Thanks to New World Notes for spotting this!

This kind of thing tends to get people very excited, and rightly so - making interaction with 3D virtual environments more intuitive and less clunky is key to bringing the benefits that these environments hold. I'm easily swept up by the giddy shiny too, imagining being able to have all my movements and facial gestures immediately reflected in my avatar, visible to everyone, under my control (turn down transmission of grumpy, accentuate transmission of happy, apply improve-posture algorithm etc). This is maybe a step along the way, but before getting too excited it's worth understanding exactly what is happening here and what the limitations currently are.

Currently in Second Life and OpenSim, only the position and rotation of the avatar are sent to clients - when my avatar moves, your viewer gets told more or less 'this avatar moved to position x and is facing south'. Nothing about position of joints, limbs etc.
When you see animations, even the walking motion, it is because the server sends a message to all the clients telling them to start playing a certain animation - which is a rigid predefined series of steps or frames for the avatar. This even extends to walking - when you start moving, the server will send a message to all the other nearby avatars viewers to say 'start playing the walking animation for this AV, and update his position to ...'.

This has several repercussions. Firstly the range of movements that your avatar can express is limited to the animations that you have access to. However one of the great things about Second Life and OpenSim is that users can generate their own and make them available to others, as they can with other objects. But those animations are still pre-recorded fixed sequences - all you can do is effectively press 'play' (although some subtle effects can be achieved by belnding animations together I think).

Also there could be significant lag or time differences between the arrival of the 'start playing' message at the viewers of all the nearby avatars. Some animations are built into the viewer, such as walking. Those that aren't need to be sent to the viewer before they can start playing. So if someone starts dancing, there will be a delay before you see that happen, a delay that depends upon how quickly you can download the details of the animation amongst other things. Everyone sees animations at slightly different times.

This all puts several layers of separation between the motion you would like your avatar to have as you imagine it and what everyone else actually sees.

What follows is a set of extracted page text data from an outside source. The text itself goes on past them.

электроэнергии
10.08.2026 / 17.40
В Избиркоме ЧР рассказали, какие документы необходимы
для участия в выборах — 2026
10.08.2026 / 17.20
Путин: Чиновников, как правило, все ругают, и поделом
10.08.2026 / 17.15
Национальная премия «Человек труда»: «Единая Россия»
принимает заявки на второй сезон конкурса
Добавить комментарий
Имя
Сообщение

The introduction of Kinect in the video above is actually putting another layer on top. The Kinect device plus various pieces of open source software have allowed the PC to recognise a set of gestures made by the user and convert those gestures into instructions to the viewer exactly as if you had pressed the relevant key on the keyboard. In some cases the gestures have been set up to trigger the playing of animations as described above - so waving triggers the playing of a 'wave' animation. In other cases, the gestures are being used to drive the user interface rather than the avatar - moving the camera viewpoint for example. You could imagine gestures for open inventory, take snapshot and so on.

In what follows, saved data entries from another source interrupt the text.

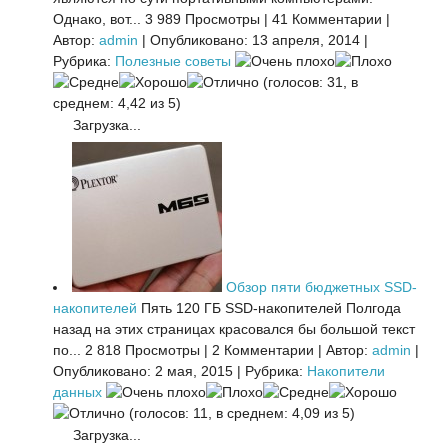
Однако, вот...
3 989 Просмотры
|
41 Комментарии
|
Автор:
admin
|
Опубликовано: 13 апреля, 2014
|
Рубрика:
Полезные советы
(голосов: 31, в
среднем: 4,42 из 5)
Загрузка...
Обзор пяти бюджетных SSD-
накопителей
Пять 120 ГБ SSD-накопителей Полгода
назад на этих страницах красовался бы большой текст
по...
2 818 Просмотры
|
2 Комментарии
|
Автор:
admin
|
Опубликовано: 2 мая, 2015
|
Рубрика:
Накопители
данных
(голосов: 11, в среднем: 4,09 из 5)
Загрузка...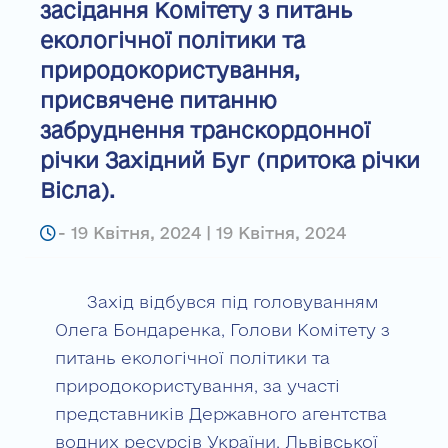
засідання Комітету з питань
екологічної політики та
природокористування,
присвячене питанню
забруднення транскордонної
річки Західний Буг (притока річки
Вісла).
-
19 Квітня, 2024 | 19 Квітня, 2024
Захід відбувся під головуванням
Олега Бондаренка, Голови Комітету з
питань екологічної політики та
природокористування, за участі
представників Державного агентства
водних ресурсів України, Львівської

Naturally you might imagine the next step is to have the Avatar ape the exact movements of the user. All we have to do is hack the code of the viewer to allow it to get the avatar pose directly from the Kinect, right? Actually, no. You could potentially do that - and have your avatar as shown to you by your client moving in sync with your body as captured by the Kinect. This has already been done with other motion capture technology. But then all of that avatar body and limb position information would have to be sent in real time to all the other nearby clients. There is simply no mechanism in Second Life or OpenSim to do this at the moment. There was a big project a few years ago to introduce full puppeteering into Second Life - this would have included the necessary streaming of avatar motion but also included wonderful things like rag-doll physics and the ability to manipulate the avatar freely. A comprehensive post on the work including demo videos is available at avatarpuppeteering.com. According to the SL wiki the project was put on permanent hold and the link to the source code seems broken.

Given the huge success of the Kinect, the high level of interest in it from the PC, gaming and virtual worlds communities, and the recent suggestions that Microsoft would release a Windows SDK for the Kinect, I'd love to see this pupeteering project revived with a focus on the real-time avatar motion capture and streaming. That is unlikely so maybe the code could be made available so others can continue the work. There are of course many challenges - how do you mix control of the UI with control of the Avatar? How do you control the extent to which the avatar copies the user movements? However, at a time when the focus seems to be increasingly away from PC-based fully immersive virtual experiences to mobile device based toys this kind of technology to increase the immersion would make a PC based rich client very relevant. And maybe get people dreaming again.